[Saved entries]
____
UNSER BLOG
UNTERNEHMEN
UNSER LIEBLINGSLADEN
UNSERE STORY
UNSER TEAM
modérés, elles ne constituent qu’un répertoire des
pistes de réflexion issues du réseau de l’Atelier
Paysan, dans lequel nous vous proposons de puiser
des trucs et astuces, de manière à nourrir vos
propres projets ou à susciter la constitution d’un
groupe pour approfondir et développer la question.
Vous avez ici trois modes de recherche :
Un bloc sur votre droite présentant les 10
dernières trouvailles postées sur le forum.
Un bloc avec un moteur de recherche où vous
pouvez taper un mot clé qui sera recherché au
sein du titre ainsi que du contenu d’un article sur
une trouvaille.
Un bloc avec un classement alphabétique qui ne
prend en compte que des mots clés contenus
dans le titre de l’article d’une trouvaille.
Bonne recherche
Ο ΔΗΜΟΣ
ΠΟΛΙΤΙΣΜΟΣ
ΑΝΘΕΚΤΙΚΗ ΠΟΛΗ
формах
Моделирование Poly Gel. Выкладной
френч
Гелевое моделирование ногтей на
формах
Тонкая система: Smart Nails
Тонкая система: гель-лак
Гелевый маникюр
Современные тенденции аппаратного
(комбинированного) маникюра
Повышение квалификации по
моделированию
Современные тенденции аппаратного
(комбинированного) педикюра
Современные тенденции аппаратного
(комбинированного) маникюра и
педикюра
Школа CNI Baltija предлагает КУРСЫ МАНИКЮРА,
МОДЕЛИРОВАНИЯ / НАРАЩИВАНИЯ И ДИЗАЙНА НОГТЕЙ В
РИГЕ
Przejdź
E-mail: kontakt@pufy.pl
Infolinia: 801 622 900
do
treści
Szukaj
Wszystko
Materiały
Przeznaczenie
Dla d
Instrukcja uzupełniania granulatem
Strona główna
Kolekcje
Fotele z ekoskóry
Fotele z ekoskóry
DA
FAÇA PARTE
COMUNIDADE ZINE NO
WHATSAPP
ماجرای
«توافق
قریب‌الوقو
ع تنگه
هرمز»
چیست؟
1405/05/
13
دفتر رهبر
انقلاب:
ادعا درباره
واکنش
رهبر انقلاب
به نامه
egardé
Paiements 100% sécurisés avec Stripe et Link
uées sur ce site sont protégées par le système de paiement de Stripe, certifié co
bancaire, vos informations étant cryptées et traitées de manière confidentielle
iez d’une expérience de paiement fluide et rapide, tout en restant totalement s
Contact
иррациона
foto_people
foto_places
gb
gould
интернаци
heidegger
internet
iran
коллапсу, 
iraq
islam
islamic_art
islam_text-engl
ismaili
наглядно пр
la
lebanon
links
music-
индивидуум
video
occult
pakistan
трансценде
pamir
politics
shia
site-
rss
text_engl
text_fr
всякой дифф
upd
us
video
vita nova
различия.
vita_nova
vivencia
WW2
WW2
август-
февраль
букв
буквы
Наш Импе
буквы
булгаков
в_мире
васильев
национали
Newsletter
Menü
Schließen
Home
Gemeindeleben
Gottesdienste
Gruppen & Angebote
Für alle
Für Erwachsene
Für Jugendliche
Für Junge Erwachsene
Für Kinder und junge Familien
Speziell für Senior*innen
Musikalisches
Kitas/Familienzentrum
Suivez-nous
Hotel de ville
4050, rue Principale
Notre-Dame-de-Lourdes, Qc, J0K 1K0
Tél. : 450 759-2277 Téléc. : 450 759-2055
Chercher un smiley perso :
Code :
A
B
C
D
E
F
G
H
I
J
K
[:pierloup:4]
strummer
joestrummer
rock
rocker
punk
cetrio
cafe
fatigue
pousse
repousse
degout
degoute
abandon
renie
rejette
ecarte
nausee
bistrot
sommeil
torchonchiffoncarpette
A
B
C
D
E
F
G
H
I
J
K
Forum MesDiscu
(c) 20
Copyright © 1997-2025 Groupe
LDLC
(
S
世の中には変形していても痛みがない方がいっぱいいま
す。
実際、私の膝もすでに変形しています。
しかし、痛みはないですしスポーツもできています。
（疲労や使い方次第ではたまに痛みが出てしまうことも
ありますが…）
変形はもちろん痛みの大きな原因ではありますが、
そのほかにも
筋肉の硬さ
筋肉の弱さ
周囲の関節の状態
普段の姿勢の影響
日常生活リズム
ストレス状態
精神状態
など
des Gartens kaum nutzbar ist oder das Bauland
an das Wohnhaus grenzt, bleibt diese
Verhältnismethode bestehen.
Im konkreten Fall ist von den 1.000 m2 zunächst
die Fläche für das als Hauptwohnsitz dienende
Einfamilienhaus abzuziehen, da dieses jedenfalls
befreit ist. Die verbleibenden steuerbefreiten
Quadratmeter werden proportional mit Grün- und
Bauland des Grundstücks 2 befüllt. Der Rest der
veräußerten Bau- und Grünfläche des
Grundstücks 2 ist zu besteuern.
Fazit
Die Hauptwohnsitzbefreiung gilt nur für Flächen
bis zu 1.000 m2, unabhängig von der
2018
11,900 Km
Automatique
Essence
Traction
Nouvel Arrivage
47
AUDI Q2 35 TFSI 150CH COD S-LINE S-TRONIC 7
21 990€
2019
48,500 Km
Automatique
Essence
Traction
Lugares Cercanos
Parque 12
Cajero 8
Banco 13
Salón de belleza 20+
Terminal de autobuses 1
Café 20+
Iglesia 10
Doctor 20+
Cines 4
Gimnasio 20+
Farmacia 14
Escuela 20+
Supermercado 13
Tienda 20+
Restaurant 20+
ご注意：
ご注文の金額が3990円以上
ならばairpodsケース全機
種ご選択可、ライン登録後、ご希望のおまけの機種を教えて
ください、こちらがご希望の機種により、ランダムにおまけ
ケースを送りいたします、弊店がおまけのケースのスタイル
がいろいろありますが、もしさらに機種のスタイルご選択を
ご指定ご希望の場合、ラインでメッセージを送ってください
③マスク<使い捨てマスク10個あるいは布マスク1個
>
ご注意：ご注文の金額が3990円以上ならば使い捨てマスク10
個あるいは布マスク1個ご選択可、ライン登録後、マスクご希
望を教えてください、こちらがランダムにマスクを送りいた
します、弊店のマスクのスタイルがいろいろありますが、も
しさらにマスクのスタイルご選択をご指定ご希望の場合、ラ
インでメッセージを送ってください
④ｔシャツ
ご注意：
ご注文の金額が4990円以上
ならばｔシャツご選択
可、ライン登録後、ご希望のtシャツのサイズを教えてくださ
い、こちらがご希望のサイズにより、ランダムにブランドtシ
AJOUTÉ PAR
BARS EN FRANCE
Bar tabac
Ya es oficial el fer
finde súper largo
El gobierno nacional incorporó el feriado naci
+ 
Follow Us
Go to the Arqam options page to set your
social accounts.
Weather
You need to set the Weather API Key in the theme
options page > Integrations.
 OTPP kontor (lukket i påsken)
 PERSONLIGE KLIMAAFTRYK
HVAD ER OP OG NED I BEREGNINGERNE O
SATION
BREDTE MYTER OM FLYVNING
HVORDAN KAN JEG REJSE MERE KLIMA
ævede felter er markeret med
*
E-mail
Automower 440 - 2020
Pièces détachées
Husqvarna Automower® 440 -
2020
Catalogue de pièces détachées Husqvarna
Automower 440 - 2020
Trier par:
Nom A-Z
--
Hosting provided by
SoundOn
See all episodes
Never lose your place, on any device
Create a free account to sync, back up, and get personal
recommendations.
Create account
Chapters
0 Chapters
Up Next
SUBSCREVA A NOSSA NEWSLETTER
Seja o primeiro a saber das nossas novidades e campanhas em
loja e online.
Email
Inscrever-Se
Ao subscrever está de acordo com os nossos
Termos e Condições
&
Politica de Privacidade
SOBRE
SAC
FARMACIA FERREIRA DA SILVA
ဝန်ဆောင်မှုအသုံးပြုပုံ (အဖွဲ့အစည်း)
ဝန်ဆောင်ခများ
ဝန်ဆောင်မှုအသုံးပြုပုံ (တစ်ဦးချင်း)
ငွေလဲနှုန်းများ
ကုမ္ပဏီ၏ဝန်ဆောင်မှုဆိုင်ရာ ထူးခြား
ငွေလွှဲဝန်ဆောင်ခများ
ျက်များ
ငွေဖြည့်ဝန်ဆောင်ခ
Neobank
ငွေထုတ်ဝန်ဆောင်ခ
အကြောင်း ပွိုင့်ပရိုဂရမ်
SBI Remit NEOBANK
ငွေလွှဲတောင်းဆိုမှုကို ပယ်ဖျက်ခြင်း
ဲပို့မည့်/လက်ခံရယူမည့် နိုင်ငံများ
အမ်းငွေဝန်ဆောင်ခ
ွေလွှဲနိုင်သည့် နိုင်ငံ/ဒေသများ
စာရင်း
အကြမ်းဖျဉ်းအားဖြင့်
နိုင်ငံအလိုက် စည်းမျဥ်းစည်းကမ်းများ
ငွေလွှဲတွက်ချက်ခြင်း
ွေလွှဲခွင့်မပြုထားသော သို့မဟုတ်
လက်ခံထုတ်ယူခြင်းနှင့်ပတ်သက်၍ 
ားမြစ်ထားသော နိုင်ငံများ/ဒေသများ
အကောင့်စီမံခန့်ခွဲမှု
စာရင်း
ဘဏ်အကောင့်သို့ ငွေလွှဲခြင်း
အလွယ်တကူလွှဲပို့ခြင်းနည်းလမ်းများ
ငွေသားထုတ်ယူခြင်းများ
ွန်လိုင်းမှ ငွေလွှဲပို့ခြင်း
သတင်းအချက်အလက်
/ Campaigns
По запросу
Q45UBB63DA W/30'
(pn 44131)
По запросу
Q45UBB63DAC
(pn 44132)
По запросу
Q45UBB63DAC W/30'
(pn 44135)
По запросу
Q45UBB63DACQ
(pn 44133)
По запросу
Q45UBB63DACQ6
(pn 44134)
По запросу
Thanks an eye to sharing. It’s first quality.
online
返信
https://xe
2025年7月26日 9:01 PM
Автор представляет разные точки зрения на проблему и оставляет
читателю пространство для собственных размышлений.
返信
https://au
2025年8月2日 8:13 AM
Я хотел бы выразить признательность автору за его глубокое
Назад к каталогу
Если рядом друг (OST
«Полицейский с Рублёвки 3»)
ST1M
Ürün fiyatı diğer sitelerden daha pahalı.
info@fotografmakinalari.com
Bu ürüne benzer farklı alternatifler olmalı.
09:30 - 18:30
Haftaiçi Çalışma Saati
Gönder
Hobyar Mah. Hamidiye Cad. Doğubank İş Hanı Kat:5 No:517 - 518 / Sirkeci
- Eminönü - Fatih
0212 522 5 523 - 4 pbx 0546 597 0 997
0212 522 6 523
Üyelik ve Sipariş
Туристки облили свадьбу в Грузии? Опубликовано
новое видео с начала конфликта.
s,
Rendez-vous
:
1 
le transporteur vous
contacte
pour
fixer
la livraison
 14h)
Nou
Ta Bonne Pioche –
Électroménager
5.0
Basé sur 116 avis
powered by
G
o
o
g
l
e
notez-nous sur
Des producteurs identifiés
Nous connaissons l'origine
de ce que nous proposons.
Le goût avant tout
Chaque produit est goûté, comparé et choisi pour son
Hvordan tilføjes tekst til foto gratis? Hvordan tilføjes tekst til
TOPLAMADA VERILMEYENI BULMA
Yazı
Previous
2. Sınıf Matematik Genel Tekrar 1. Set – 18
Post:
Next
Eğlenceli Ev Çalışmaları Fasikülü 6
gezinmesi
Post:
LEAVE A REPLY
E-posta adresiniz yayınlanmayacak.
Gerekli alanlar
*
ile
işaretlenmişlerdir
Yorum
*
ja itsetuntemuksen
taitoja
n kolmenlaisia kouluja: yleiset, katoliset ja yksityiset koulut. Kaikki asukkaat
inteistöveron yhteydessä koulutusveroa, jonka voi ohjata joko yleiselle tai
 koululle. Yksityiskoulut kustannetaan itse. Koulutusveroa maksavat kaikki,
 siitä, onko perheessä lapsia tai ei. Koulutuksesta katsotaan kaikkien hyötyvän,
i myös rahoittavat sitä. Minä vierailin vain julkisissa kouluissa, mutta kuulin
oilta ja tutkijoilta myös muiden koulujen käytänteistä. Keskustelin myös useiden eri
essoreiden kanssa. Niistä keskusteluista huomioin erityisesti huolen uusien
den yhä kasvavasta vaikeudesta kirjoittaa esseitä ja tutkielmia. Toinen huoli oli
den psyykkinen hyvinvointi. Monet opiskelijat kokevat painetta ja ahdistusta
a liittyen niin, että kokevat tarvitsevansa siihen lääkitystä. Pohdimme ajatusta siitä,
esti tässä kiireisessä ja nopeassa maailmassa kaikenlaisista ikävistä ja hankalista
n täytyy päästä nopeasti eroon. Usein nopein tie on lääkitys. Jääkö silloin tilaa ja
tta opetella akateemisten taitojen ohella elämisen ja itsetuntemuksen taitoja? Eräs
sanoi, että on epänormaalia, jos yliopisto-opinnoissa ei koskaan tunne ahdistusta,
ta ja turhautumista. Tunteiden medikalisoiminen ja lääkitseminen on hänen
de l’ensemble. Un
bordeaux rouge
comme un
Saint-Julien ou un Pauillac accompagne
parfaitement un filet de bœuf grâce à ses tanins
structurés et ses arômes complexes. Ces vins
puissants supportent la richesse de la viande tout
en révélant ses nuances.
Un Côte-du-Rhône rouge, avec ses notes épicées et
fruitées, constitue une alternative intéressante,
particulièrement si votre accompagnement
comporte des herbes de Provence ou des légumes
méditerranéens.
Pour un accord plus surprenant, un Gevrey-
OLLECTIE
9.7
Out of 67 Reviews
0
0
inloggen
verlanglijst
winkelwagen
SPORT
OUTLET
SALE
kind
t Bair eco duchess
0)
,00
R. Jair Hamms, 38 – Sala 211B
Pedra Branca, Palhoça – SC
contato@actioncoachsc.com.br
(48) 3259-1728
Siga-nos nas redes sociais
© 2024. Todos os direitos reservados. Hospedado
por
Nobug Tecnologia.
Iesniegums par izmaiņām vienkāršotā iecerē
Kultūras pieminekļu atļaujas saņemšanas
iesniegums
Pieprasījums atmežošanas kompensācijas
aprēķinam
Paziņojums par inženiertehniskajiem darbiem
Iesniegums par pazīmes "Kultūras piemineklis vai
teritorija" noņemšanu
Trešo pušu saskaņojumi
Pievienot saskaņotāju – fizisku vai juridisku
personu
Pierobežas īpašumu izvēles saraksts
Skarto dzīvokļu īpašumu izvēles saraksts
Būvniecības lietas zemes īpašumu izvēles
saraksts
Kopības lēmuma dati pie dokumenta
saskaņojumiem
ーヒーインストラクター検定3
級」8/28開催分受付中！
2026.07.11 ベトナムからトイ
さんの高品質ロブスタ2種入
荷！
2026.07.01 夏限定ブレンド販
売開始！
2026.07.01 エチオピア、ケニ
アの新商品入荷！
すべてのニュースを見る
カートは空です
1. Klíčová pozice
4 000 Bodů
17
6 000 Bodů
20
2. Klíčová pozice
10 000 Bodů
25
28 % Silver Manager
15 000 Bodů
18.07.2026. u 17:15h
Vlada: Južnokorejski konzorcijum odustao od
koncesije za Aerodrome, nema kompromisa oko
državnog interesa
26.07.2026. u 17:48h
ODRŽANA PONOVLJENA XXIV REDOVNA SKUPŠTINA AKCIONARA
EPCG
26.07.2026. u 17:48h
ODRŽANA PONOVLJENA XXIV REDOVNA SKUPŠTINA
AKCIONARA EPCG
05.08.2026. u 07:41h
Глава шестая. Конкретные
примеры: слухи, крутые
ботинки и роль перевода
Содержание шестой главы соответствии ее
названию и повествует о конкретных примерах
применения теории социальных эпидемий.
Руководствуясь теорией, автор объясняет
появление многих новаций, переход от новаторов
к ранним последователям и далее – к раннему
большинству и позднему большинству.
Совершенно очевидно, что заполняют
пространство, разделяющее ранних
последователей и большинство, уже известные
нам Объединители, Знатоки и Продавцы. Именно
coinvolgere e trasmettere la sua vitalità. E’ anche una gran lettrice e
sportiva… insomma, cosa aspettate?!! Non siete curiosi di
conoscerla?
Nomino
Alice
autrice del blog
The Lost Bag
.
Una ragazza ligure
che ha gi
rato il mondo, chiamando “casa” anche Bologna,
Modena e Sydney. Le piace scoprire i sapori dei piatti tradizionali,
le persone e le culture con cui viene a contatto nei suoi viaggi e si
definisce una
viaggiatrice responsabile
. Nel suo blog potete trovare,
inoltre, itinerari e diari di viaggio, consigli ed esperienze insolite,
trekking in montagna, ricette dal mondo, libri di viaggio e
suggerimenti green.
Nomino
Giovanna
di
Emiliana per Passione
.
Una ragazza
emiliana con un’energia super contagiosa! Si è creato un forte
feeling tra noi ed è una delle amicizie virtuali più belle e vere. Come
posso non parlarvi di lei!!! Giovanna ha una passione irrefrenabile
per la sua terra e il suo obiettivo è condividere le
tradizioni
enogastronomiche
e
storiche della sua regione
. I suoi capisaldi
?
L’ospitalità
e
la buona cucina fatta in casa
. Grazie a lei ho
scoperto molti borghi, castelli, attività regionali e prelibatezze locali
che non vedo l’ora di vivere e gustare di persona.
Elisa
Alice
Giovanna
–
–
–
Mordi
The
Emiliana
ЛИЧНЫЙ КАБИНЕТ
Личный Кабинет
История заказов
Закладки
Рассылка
____
● **Task**: Using the data above, repeat exactly the lines that begin at the line with "примеры: слухи, крутые" and end at the line with "inoltre, itinerari e", both ends included.

● **Expected answer**:
примеры: слухи, крутые
ботинки и роль перевода
Содержание шестой главы соответствии ее
названию и повествует о конкретных примерах
применения теории социальных эпидемий.
Руководствуясь теорией, автор объясняет
появление многих новаций, переход от новаторов
к ранним последователям и далее – к раннему
большинству и позднему большинству.
Совершенно очевидно, что заполняют
пространство, разделяющее ранних
последователей и большинство, уже известные
нам Объединители, Знатоки и Продавцы. Именно
coinvolgere e trasmettere la sua vitalità. E’ anche una gran lettrice e
sportiva… insomma, cosa aspettate?!! Non siete curiosi di
conoscerla?
Nomino
Alice
autrice del blog
The Lost Bag
.
Una ragazza ligure
che ha gi
rato il mondo, chiamando “casa” anche Bologna,
Modena e Sydney. Le piace scoprire i sapori dei piatti tradizionali,
le persone e le culture con cui viene a contatto nei suoi viaggi e si
definisce una
viaggiatrice responsabile
. Nel suo blog potete trovare,
inoltre, itinerari e diari di viaggio, consigli ed esperienze insolite,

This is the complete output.